/stringdist

String distance functions for R

Primary LanguageC

stringdist

Approximate matching and string distance calculations for R.

Current CRAN version: 0.5.0

String distance functions are scattered around R, and R's packages. Moreover, approximate string matching functions are scarce. The package offers four main functions:

  • stringdist computes pairwise distances between two input character vectors (shorter one is recycled)
  • stringdistmatrix computes the distance matrix between two input character vectors, optionally running in parallel.
  • amatch is a fuzzy matching equivalent of R's native match function
  • ain is a fuzzy matching equivalent of R's native %in% operator

These functions are built upon C-code that re-implements some common (weighted) string distance functions. As of version >0.5, distance functions include:

  • Hamming distance;
  • Levenshtein distance (weighted);
  • Restricted Damerau-Levenshtein distance (weighted, a.k.a. Optimal String Alignment);
  • Full Damerau-Levenshtein distance (weighted);
  • Longest Common Substring distance;
  • Q-gram distance (two implementations using different q-gram storage solutions; currently one is exposed).
  • cosine distance for q-gram count vectors (= 1-cosine similarity)
  • Jaccard distance for q-gram count vectors (= 1-Jaccard similarity)
  • Jaro, and Jaro-Winker distance

To my best knowledge, the latter six were not available before in R.
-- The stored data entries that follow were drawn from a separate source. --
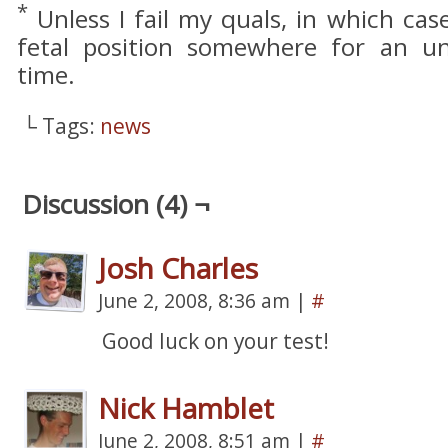
*
Unless I fail my quals, in which case
fetal position somewhere for an u
time.
└ Tags:
news
Discussion (4) ¬
Josh Charles
June 2, 2008, 8:36 am
|
#
Good luck on your test!
Nick Hamblet
June 2, 2008, 8:51 am
|
#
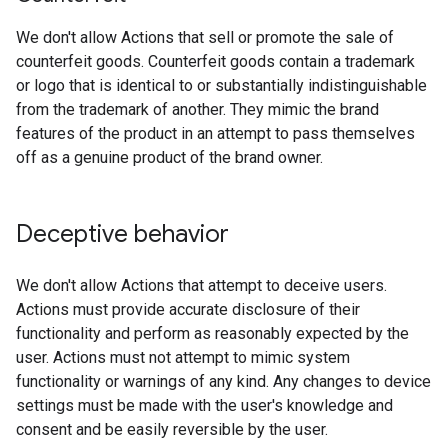
We don't allow Actions that sell or promote the sale of
counterfeit goods. Counterfeit goods contain a trademark
or logo that is identical to or substantially indistinguishable
from the trademark of another. They mimic the brand
features of the product in an attempt to pass themselves
off as a genuine product of the brand owner.
Deceptive behavior
We don't allow Actions that attempt to deceive users.
Actions must provide accurate disclosure of their
functionality and perform as reasonably expected by the
user. Actions must not attempt to mimic system
functionality or warnings of any kind. Any changes to device
settings must be made with the user's knowledge and
consent and be easily reversible by the user.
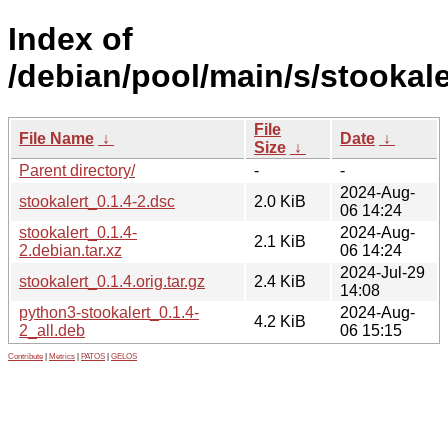
Index of
/debian/pool/main/s/stookale
File
File Name
↓
Date
↓
Size
↓
Parent directory/
-
-
2024-Aug-
stookalert_0.1.4-2.dsc
2.0 KiB
06 14:24
stookalert_0.1.4-
2024-Aug-
2.1 KiB
2.debian.tar.xz
06 14:24
2024-Jul-29
stookalert_0.1.4.orig.tar.gz
2.4 KiB
14:08
python3-stookalert_0.1.4-
2024-Aug-
4.2 KiB
2_all.deb
06 15:15
Contribute
|
Metrics
|
PATOS
|
GELOS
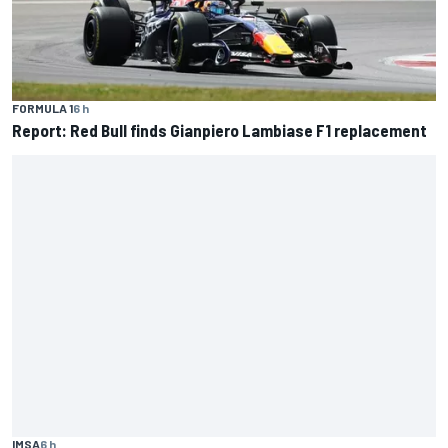
FORMULA 1
6 h
Report: Red Bull finds Gianpiero Lambiase F1 replacement
IMSA
6 h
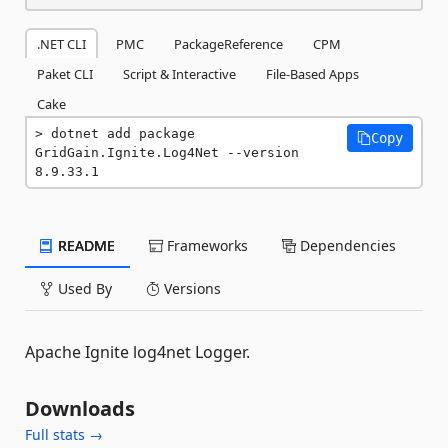
.NET CLI
PMC
PackageReference
CPM
Paket CLI
Script & Interactive
File-Based Apps
Cake
dotnet add package 
Copy
GridGain.Ignite.Log4Net --version 
8.9.33.1
README
Frameworks
Dependencies
Used By
Versions
Apache Ignite log4net Logger.
Downloads
Full stats →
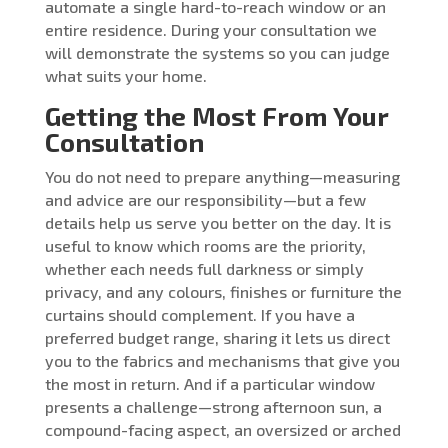
automate a single hard-to-reach window or an
entire residence. During your consultation we
will demonstrate the systems so you can judge
what suits your home.
Getting the Most From Your
Consultation
You do not need to prepare anything—measuring
and advice are our responsibility—but a few
details help us serve you better on the day. It is
useful to know which rooms are the priority,
whether each needs full darkness or simply
privacy, and any colours, finishes or furniture the
curtains should complement. If you have a
preferred budget range, sharing it lets us direct
you to the fabrics and mechanisms that give you
the most in return. And if a particular window
presents a challenge—strong afternoon sun, a
compound-facing aspect, an oversized or arched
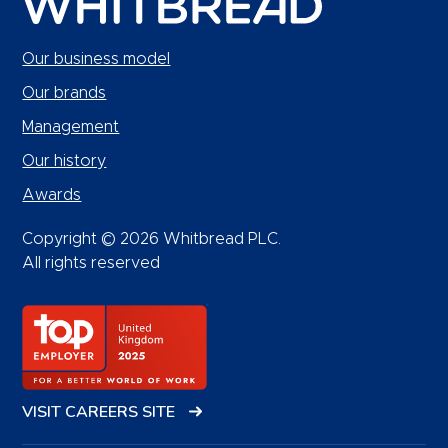
Our business model
Our brands
Management
Our history
Awards
Copyright © 2026 Whitbread PLC.
All rights reserved
VISIT CAREERS SITE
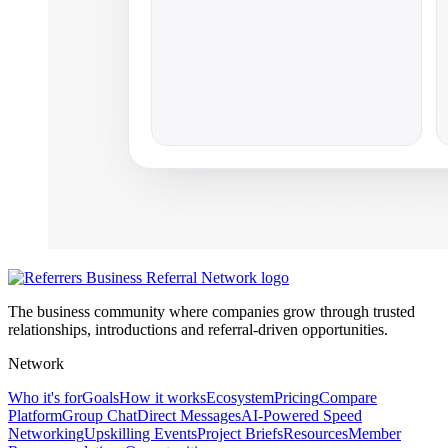
The business community where companies grow through trusted
relationships, introductions and referral-driven opportunities.
Network
Who it's for
Goals
How it works
Ecosystem
Pricing
Compare
Platform
Group Chat
Direct Messages
AI-Powered Speed
Networking
Upskilling Events
Project Briefs
Resources
Member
Besides the above the function qgrams tabulates the qgrams in a charcter vector.

NOTE TO USERS: BREAKING UPDATE

Up to version <=0.5, stringdist returned -1 to indicate that either

  • maxDist is exceeded, or
  • the distance is undefined between two input strings

From version >=0.6, this will be replaced by Inf. The main reason:

  • This allows easier comparison using < and <=

The old convention stemmed from the fact that some distances (e.g. q-gram, hamming) are strictly integers. I'm abandoning this expressing all distances as double (R numeric) which allows me to use Inf.

Installation

To install the latest release from CRAN, open an R terminal and type

install.packages('stringdist')

To obtain the package from source code open a bash terminal (or git bash if you work under Windows with msysgit) and type

$> git clone https://github.com/markvanderloo/stringdist.git
$> cd stringdist
$> bash ./build.bash
$> R CMD INSTALL output/stringdist_*.tar.gz

Warning: the github version can change any time and may not even build properly. As most of the code is written in C, the development version may crash your R-session.